L’allegato al decreto direttoriale 143/2023 “Modalità Operative”, definisce al paragrafo 17.3 e 17.4 le specifiche tecniche in materia di conservazione dei dati del registro cronologico di carico e scarico trasmessi al RENTRI.
Il documento esplicita quanto segue: “La tenuta in modalità digitale dei registri cronologici di carico e scarico per la gestione dei rifiuti è consentita sulla base delle stesse norme che regolano la formazione dei documenti informatici rilevanti come i registri IVA ed i registri contabili […]”.
Di conseguenza, al pari dei documenti digitali validi ai fini fiscali, anche il registro cronologico di carico e scarico dei rifiuti deve essere conservato secondo quanto previsto dal Codice dell’Amministrazione digitale (cosiddetto CAD – d.lgs. 7 marzo 2005, n. 82); deve essere quindi previsto un sistema di conservazione digitale che garantisca per i documenti la preservazione dei requisiti di autenticità, integrità, affidabilità e leggibilità stabiliti dalle linee guida AgID, affinché sia possibile esibire i registri in caso di verifiche o ispezioni.
Risulta quindi fondamentale che essi siano leggibili e che possano essere riprodotti su carta o altro supporto informatico presso la sede dell’impresa o presso il luogo di conservazione dei registri stessi.
Questa nuova modalità di archiviazione digitale non prevede l’obbligo di conservazione di copie cartacee dei registri cronologici di carico e scarico dei rifiuti, questi dovranno tuttavia essere stampabili qualora richiesto dagli enti di controllo.

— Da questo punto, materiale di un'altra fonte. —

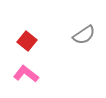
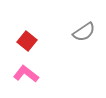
gray semicircle: moved 3 px up
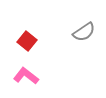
pink L-shape: moved 2 px down
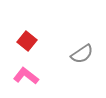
gray semicircle: moved 2 px left, 22 px down
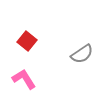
pink L-shape: moved 2 px left, 3 px down; rotated 20 degrees clockwise
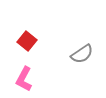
pink L-shape: rotated 120 degrees counterclockwise
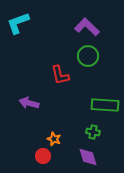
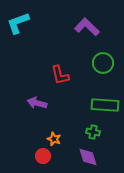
green circle: moved 15 px right, 7 px down
purple arrow: moved 8 px right
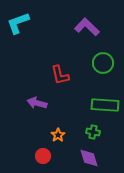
orange star: moved 4 px right, 4 px up; rotated 16 degrees clockwise
purple diamond: moved 1 px right, 1 px down
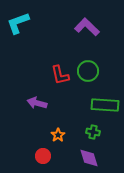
green circle: moved 15 px left, 8 px down
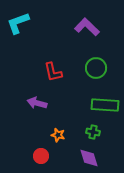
green circle: moved 8 px right, 3 px up
red L-shape: moved 7 px left, 3 px up
orange star: rotated 24 degrees counterclockwise
red circle: moved 2 px left
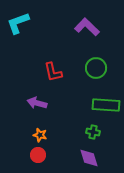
green rectangle: moved 1 px right
orange star: moved 18 px left
red circle: moved 3 px left, 1 px up
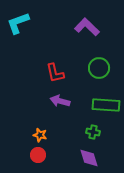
green circle: moved 3 px right
red L-shape: moved 2 px right, 1 px down
purple arrow: moved 23 px right, 2 px up
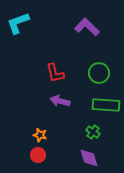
green circle: moved 5 px down
green cross: rotated 24 degrees clockwise
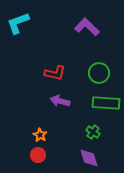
red L-shape: rotated 65 degrees counterclockwise
green rectangle: moved 2 px up
orange star: rotated 16 degrees clockwise
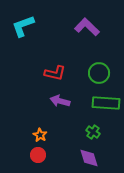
cyan L-shape: moved 5 px right, 3 px down
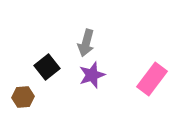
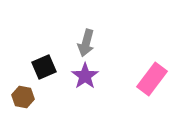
black square: moved 3 px left; rotated 15 degrees clockwise
purple star: moved 7 px left, 1 px down; rotated 16 degrees counterclockwise
brown hexagon: rotated 15 degrees clockwise
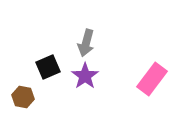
black square: moved 4 px right
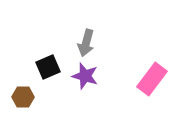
purple star: rotated 20 degrees counterclockwise
brown hexagon: rotated 10 degrees counterclockwise
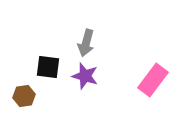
black square: rotated 30 degrees clockwise
pink rectangle: moved 1 px right, 1 px down
brown hexagon: moved 1 px right, 1 px up; rotated 10 degrees counterclockwise
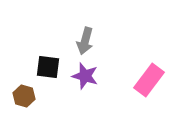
gray arrow: moved 1 px left, 2 px up
pink rectangle: moved 4 px left
brown hexagon: rotated 25 degrees clockwise
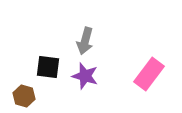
pink rectangle: moved 6 px up
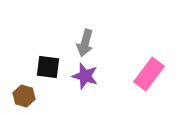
gray arrow: moved 2 px down
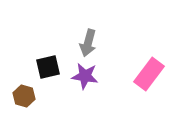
gray arrow: moved 3 px right
black square: rotated 20 degrees counterclockwise
purple star: rotated 8 degrees counterclockwise
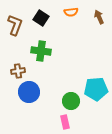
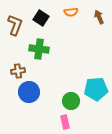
green cross: moved 2 px left, 2 px up
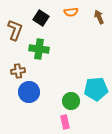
brown L-shape: moved 5 px down
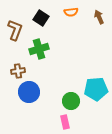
green cross: rotated 24 degrees counterclockwise
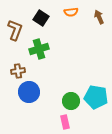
cyan pentagon: moved 8 px down; rotated 15 degrees clockwise
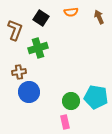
green cross: moved 1 px left, 1 px up
brown cross: moved 1 px right, 1 px down
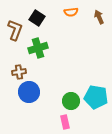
black square: moved 4 px left
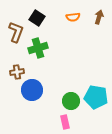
orange semicircle: moved 2 px right, 5 px down
brown arrow: rotated 40 degrees clockwise
brown L-shape: moved 1 px right, 2 px down
brown cross: moved 2 px left
blue circle: moved 3 px right, 2 px up
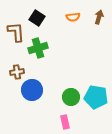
brown L-shape: rotated 25 degrees counterclockwise
green circle: moved 4 px up
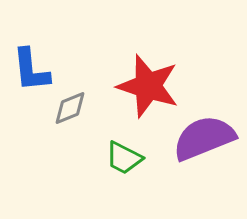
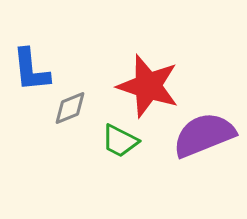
purple semicircle: moved 3 px up
green trapezoid: moved 4 px left, 17 px up
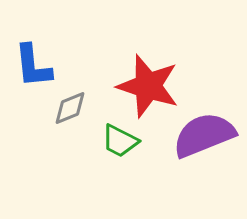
blue L-shape: moved 2 px right, 4 px up
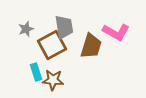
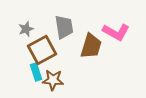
brown square: moved 10 px left, 5 px down
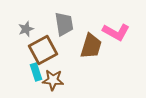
gray trapezoid: moved 3 px up
brown square: moved 1 px right
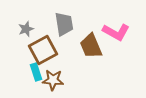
brown trapezoid: rotated 140 degrees clockwise
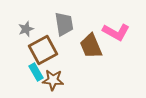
cyan rectangle: rotated 12 degrees counterclockwise
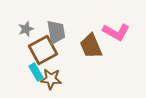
gray trapezoid: moved 8 px left, 8 px down
brown star: moved 2 px left, 1 px up
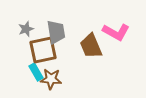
brown square: rotated 16 degrees clockwise
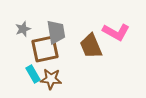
gray star: moved 3 px left
brown square: moved 2 px right, 1 px up
cyan rectangle: moved 3 px left, 2 px down
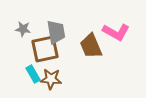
gray star: rotated 28 degrees clockwise
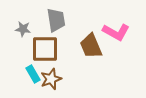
gray trapezoid: moved 12 px up
brown square: rotated 12 degrees clockwise
brown star: rotated 25 degrees counterclockwise
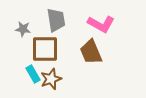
pink L-shape: moved 15 px left, 8 px up
brown trapezoid: moved 6 px down
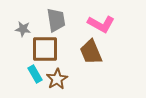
cyan rectangle: moved 2 px right
brown star: moved 6 px right; rotated 10 degrees counterclockwise
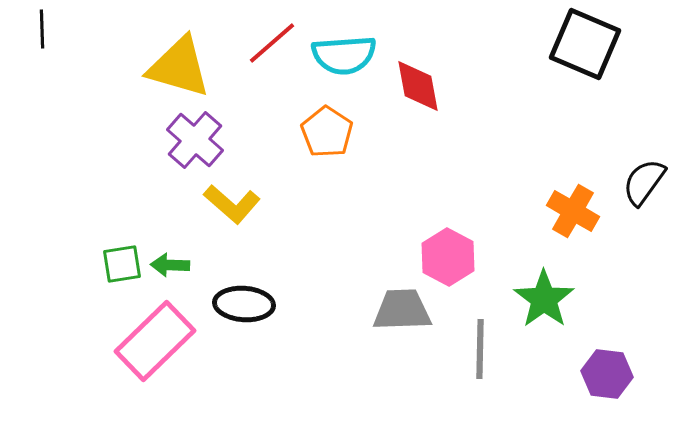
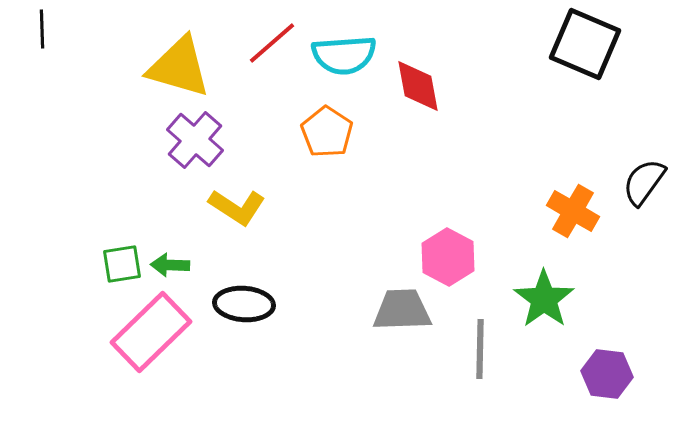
yellow L-shape: moved 5 px right, 3 px down; rotated 8 degrees counterclockwise
pink rectangle: moved 4 px left, 9 px up
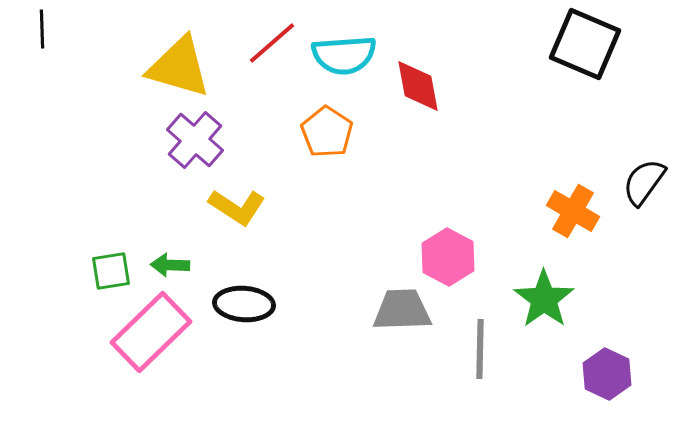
green square: moved 11 px left, 7 px down
purple hexagon: rotated 18 degrees clockwise
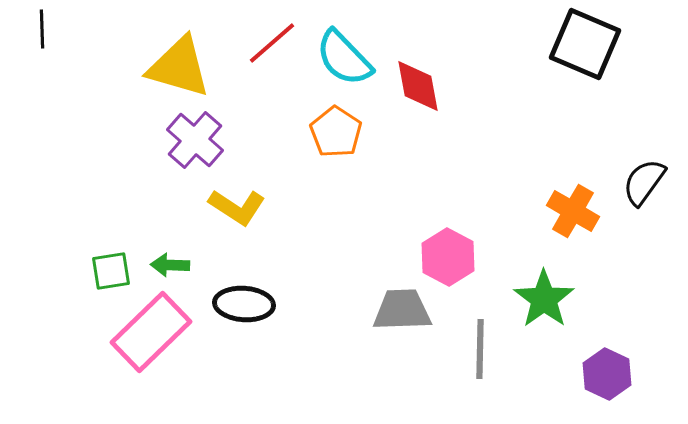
cyan semicircle: moved 3 px down; rotated 50 degrees clockwise
orange pentagon: moved 9 px right
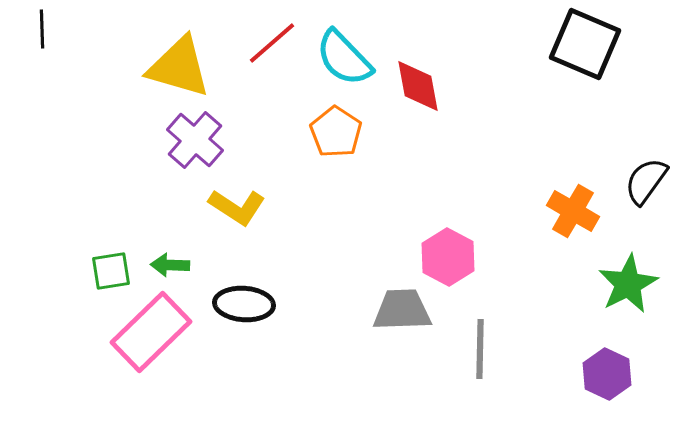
black semicircle: moved 2 px right, 1 px up
green star: moved 84 px right, 15 px up; rotated 8 degrees clockwise
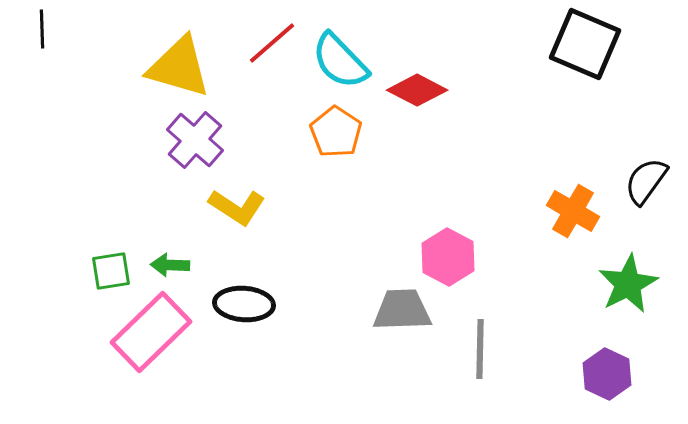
cyan semicircle: moved 4 px left, 3 px down
red diamond: moved 1 px left, 4 px down; rotated 52 degrees counterclockwise
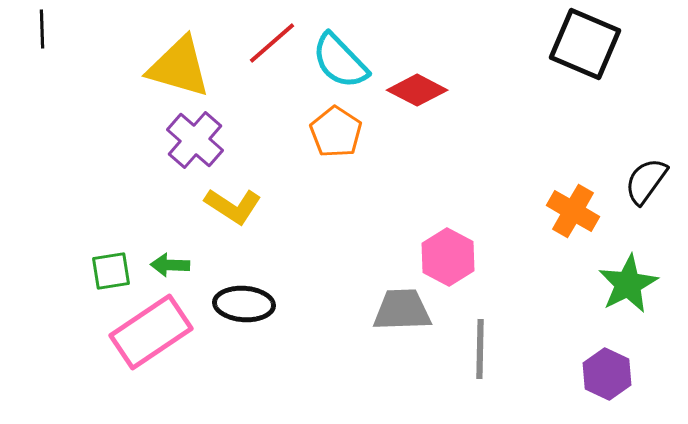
yellow L-shape: moved 4 px left, 1 px up
pink rectangle: rotated 10 degrees clockwise
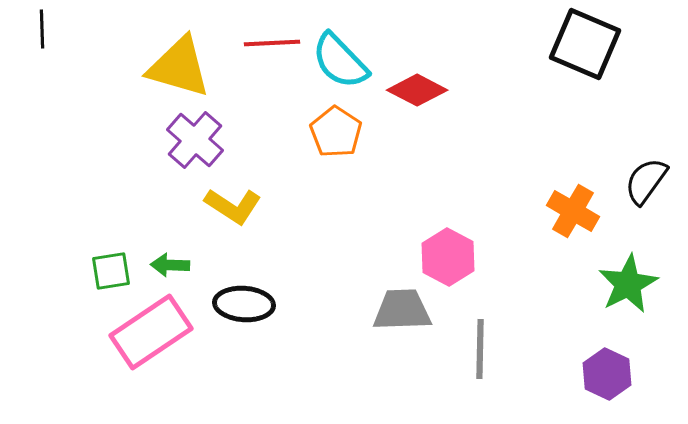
red line: rotated 38 degrees clockwise
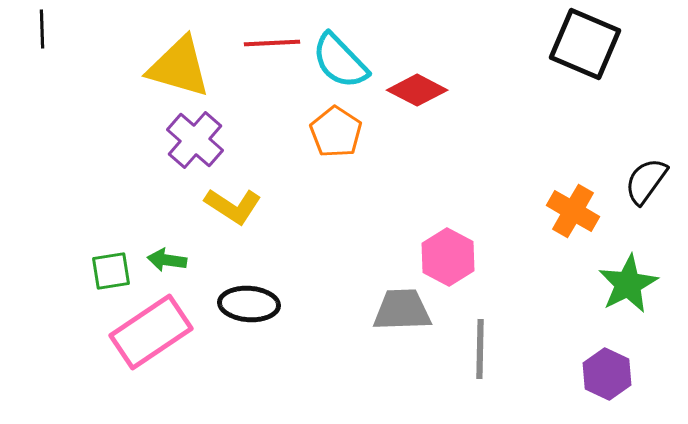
green arrow: moved 3 px left, 5 px up; rotated 6 degrees clockwise
black ellipse: moved 5 px right
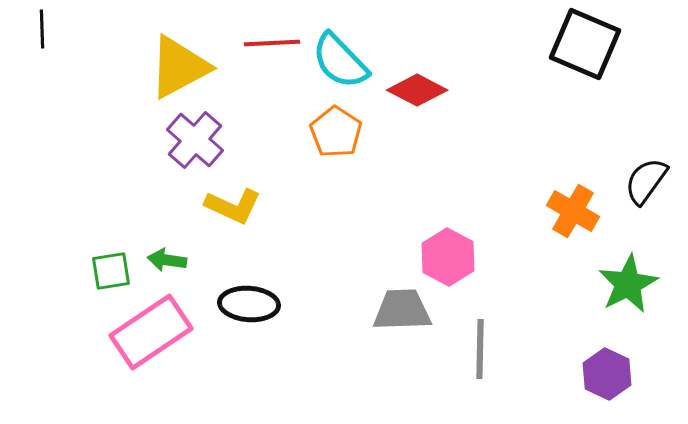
yellow triangle: rotated 44 degrees counterclockwise
yellow L-shape: rotated 8 degrees counterclockwise
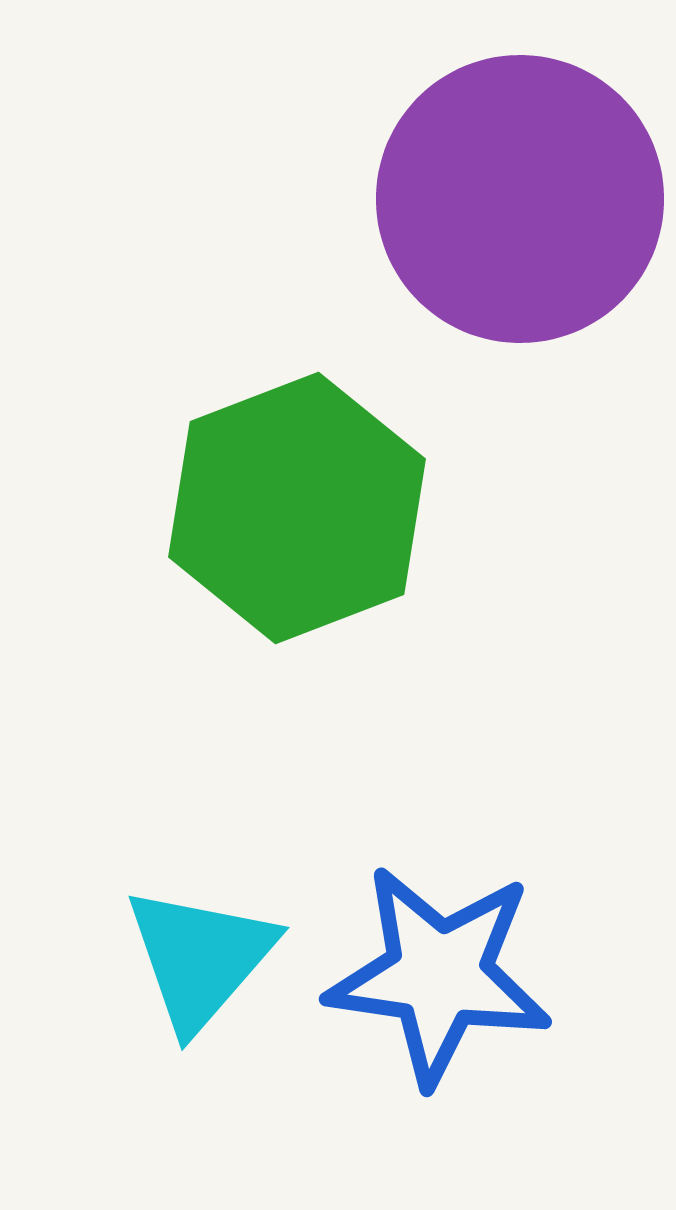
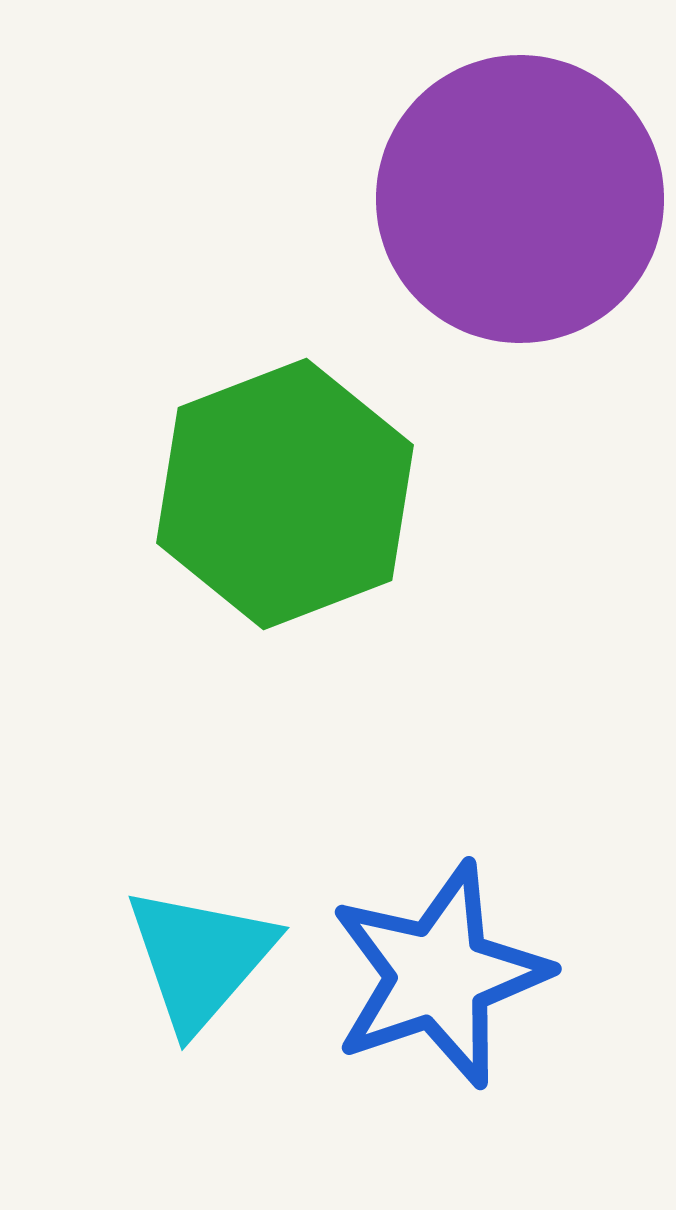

Vi invitiamo quindi a verificare la possibilità che i supporti digitali (come ad esempio Aruba o Zucchetti) di cui già disponete ai fini della conservazione di altra documentazione (fatture elettroniche, registri ecc…), offrano la possibilità di conservare anche i registri cronologici di carico e scarico o, in caso contrario, di provvedere a munirvi di adeguato supporto ai fini della conformità di legge e della conservazione dei dati relativi all’anno 2025. Sarà necessario assicurarsi che tale supporto rispetti i requisiti stabiliti all’interno delle linee guida AgiD. In alternativa, vi suggeriamo di affidarvi ad uno dei fornitori elencati al seguente link: https://conservatoriqualificati.agid.gov.it/?page_id=276
Vi ricordiamo infatti che la conservazione digitale a norma di legge è in vigore dalla data di avvio del RENTRI, ovvero il 13/02/2025, e che questa deve essere eseguita con cadenza almeno annuale entro un anno dalla data di registrazione del primo movimento sul registro di carico e scarico digitale. Ad esempio, se un’impresa ha effettuato la prima registrazione il 13/02/2025, la messa in conservazione dei relativi dati dovrà essere effettuata entro e non oltre il 12/02/2026.
Pertanto, consigliamo caldamente di effettuare l’esportazione e la conservazione dei dati del registro relativi all’anno di esercizio 2025, entro il 13 febbraio 2026.